1. Set a size limit. Allow him to keep only what fits in a certain size or number of containers. This permits a reasonable amount of junk to stay while still drastically reducing the stockpile. Don’t criticize or micromanage what he wants to keep—let him decide. The photo above still has far too many containers for my taste, but at least it is neatly sorted and stored.

2. Garage sale profits are all his. If your partner has things that are of potential value, have a garage sale (or craigslist them) and tell him he can buy whatever indulgent thing he wants with the money (as long as it isn’t more clutter!). A new driver or perhaps a bottle of Pappy might provide just the right encouragement. Set a time limit on this, though—that the sale has to be completed within X weeks (or then you get to choose how to spend the money!)

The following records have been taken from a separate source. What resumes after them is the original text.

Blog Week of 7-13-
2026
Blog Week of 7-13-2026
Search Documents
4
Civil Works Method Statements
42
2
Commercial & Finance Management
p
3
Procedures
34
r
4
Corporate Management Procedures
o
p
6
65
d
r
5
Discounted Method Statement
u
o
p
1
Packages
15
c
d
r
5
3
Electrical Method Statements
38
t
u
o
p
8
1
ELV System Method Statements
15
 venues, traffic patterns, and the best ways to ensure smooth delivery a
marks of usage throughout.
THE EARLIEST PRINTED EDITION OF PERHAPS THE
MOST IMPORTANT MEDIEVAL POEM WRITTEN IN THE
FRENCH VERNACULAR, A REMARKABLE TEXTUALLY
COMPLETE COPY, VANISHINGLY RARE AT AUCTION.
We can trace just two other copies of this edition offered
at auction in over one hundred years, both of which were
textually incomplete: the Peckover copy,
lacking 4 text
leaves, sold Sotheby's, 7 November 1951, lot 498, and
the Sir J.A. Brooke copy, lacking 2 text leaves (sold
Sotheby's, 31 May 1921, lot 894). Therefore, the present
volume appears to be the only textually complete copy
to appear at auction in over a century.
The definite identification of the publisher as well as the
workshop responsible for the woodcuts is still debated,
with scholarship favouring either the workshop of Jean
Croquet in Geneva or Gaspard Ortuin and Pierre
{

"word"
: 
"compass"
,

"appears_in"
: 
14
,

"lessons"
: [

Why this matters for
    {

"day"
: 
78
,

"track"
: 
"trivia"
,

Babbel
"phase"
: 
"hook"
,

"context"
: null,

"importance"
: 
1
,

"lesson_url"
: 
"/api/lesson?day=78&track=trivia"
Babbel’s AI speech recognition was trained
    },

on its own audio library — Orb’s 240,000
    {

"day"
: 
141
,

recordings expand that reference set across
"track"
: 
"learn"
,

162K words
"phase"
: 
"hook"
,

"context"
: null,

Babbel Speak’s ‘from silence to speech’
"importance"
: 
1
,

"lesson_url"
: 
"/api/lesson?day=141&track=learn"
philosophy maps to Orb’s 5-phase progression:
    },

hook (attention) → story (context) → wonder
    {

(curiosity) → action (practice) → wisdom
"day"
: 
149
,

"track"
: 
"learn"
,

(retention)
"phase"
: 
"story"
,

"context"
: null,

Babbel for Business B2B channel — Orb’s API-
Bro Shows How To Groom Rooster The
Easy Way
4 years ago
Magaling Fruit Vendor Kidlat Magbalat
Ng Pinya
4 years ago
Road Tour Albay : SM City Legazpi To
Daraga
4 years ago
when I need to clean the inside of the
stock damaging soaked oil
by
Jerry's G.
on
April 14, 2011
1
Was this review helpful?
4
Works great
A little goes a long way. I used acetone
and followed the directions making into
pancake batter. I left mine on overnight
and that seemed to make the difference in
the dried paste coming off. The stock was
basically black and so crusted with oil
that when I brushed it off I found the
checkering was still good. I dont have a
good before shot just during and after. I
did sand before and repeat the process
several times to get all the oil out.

3. Give negative notice. Sometimes there are desperate situations where one person refuses to cull their belongings—to the detriment of the family. In these extreme cases, I would suggest taking a page from your attorney’s book and give negative notice. This means you say something like “whatever is not cleaned out in X weeks will go to goodwill. If there is anything you want to keep, pull it out and organize it before then.” This will be a tough one to pull off peacefully, and I don’t recommend it lightly, but if someone won’t budge, it might be the only option left.

A final note: Be sure your partner has an area in the home that is all his own and he can keep however he pleases. Everyone needs at least a small place that is hassle free. Above all, choose an ideal time to discuss this and try to be as kind as possible. And … good luck!!